Commit Graph

2 Commits

Author SHA1 Message Date
claude-noether 8fdef27a7d Phase 8c: H.264 luma qpel mc20 through public API
Extends daedalus-fourier with daedalus_recipe_dispatch_h264_qpel_mc20
so libavcodec.so can route H264QpelContext.put_h264_qpel_pixels_tab[1][2]
through the recipe layer instead of ff_put_h264_qpel8_mc20_neon directly.

API additions (header + library):
  - daedalus_h264_qpel_meta { dst_off, src_off }
  - daedalus_dispatch_h264_qpel_mc20(ctx, sub, dst, src, stride,
                                     n_blocks, meta)
  - daedalus_recipe_dispatch_h264_qpel_mc20(...)  (AUTO wrapper)
  - DAEDALUS_KERNEL_H264_QPEL_MC20 = 9 in the recipe-query enum
  - daedalus_recipe_substrate_for() returns CPU NEON for cycle 9

The 6-tap horizontal half-pel filter signature matches FFmpeg's
H264QpelContext convention exactly: dst and src share a single stride
and src already points at output column 0 (filter reads cols -2..+3).
Single-stride API to make the marfrit-packages FFmpeg shim a
straight pointer-pass; no buffer rearrangement.

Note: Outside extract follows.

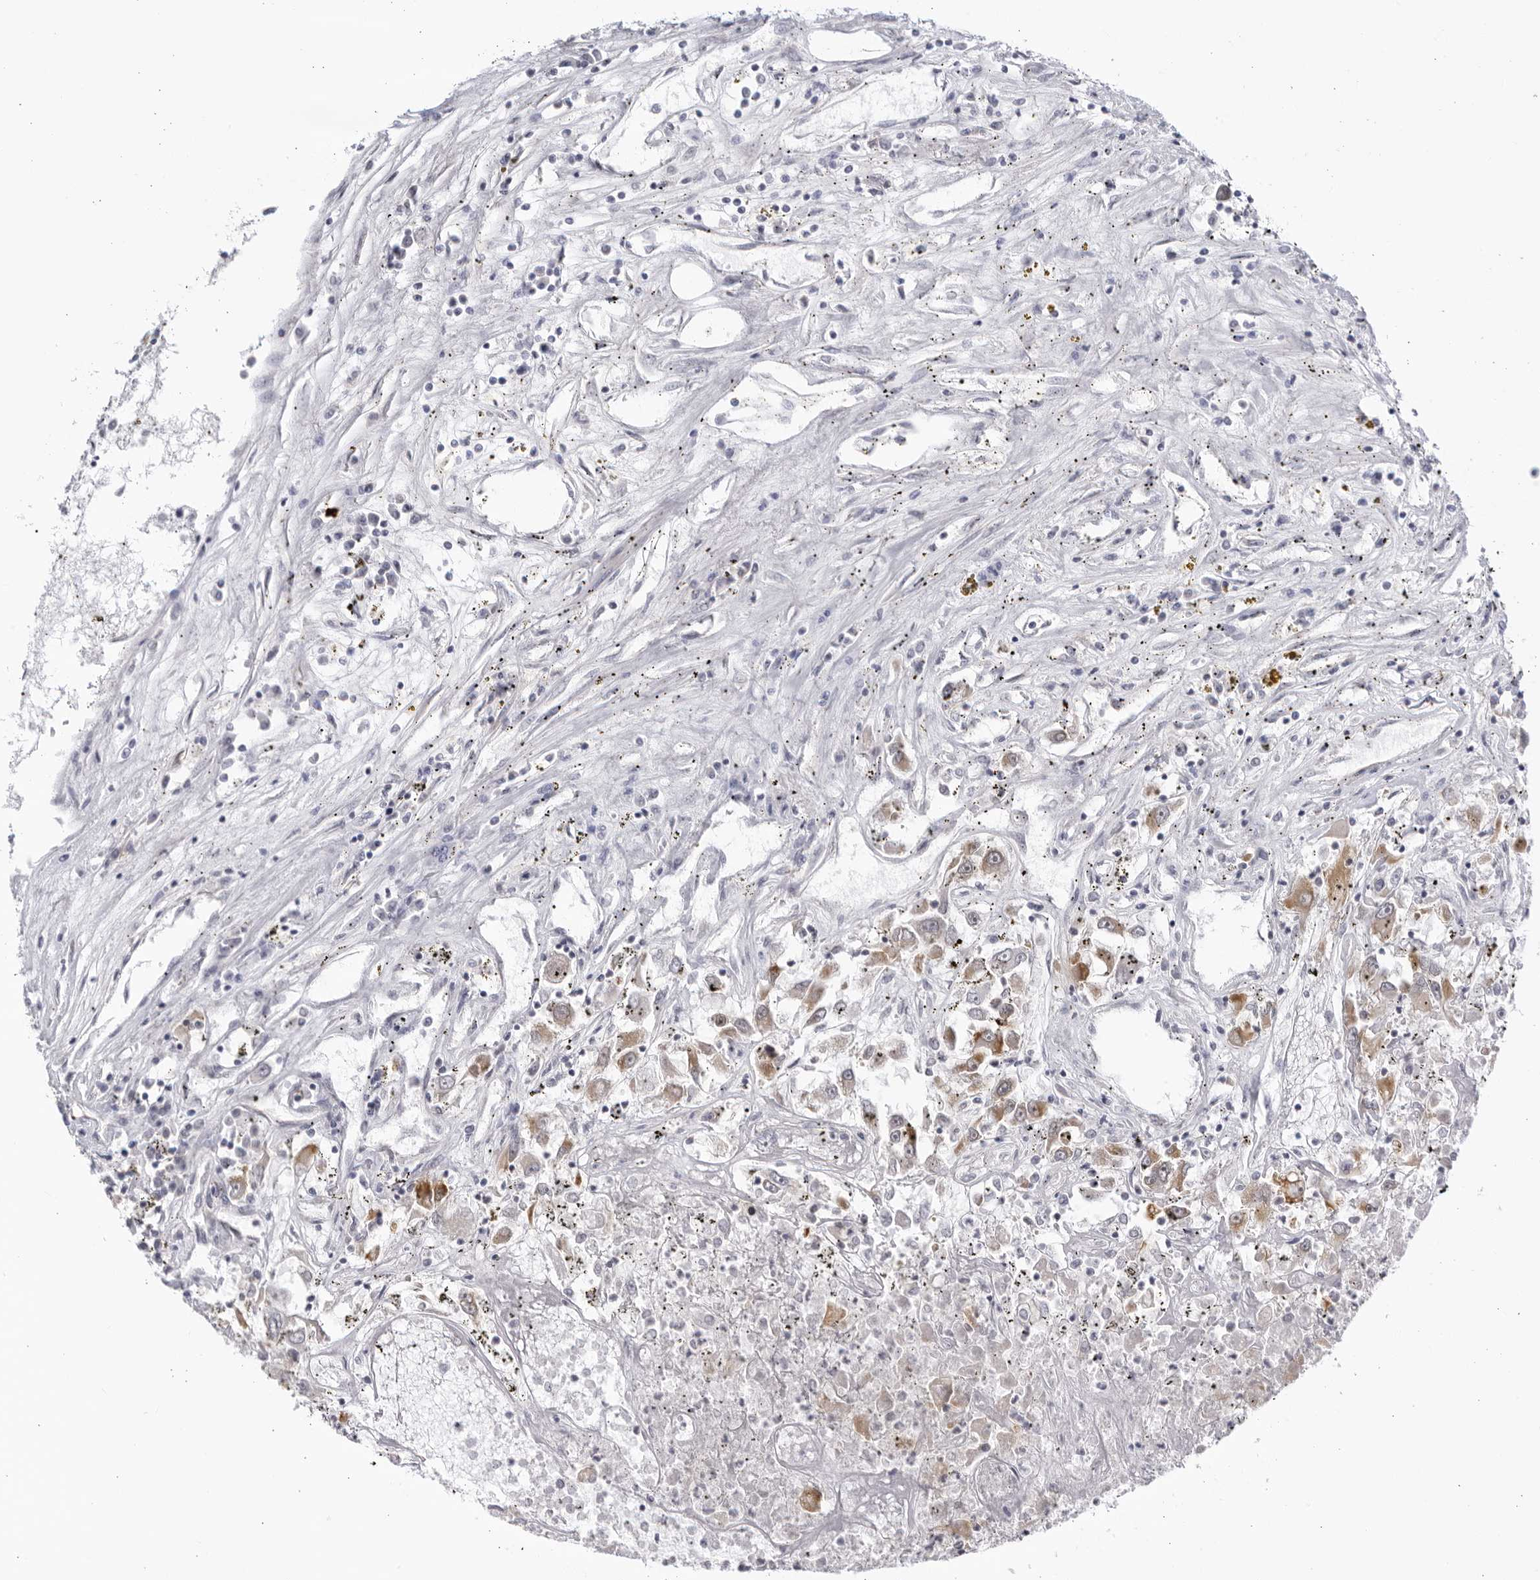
{"staining": {"intensity": "moderate", "quantity": ">75%", "location": "cytoplasmic/membranous"}, "tissue": "renal cancer", "cell_type": "Tumor cells", "image_type": "cancer", "snomed": [{"axis": "morphology", "description": "Adenocarcinoma, NOS"}, {"axis": "topography", "description": "Kidney"}], "caption": "An immunohistochemistry micrograph of neoplastic tissue is shown. Protein staining in brown labels moderate cytoplasmic/membranous positivity in renal cancer (adenocarcinoma) within tumor cells. (IHC, brightfield microscopy, high magnification).", "gene": "CNBD1", "patient": {"sex": "female", "age": 52}}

Verdict per docs/k9_h264qpel_mc20.md: CPU NEON.  Per-block 7.6 ns
gives 135x margin over 30 fps 1080p; QPU dispatch floor at ~250 ns
makes any V3D shader strictly worse.  Recipe table reflects that —
the recipe_dispatch entry is a one-line forward to the CPU path.

CMakeLists changes:
  - h264qpel_neon.S added to the daedalus_core static lib (only the
    bench targets owned it before; now the public API needs it too)
  - tests/h264_qpel8_mc20_ref.c added to the test_api_h264 target

Phase 8a/8b smoke gains a 4th case (test_qpel_mc20): 1024/1024
bytes bit-exact via daedalus_recipe_dispatch_h264_qpel_mc20.

Refs reauktion/daedalus-v4l2#11 — substitution arc step 2 cycle 9.
2026-05-23 03:25:24 +02:00
marfrit af8146a2cd Phase 8a: H.264 kernels through public API
Extends include/daedalus.h with cycles 6, 7, 8 (H.264 IDCT 4x4,
IDCT 8x8, luma deblock luma-v). All recipe-substrate = CPU
(matches per-cycle Phase 7 verdicts).

src/daedalus_core.c: NEON-path implementations + recipe routing.
daedalus_core library now links the full FFmpeg H.264 NEON
snapshot (h264idct + h264dsp) plus existing VP9 + dav1d.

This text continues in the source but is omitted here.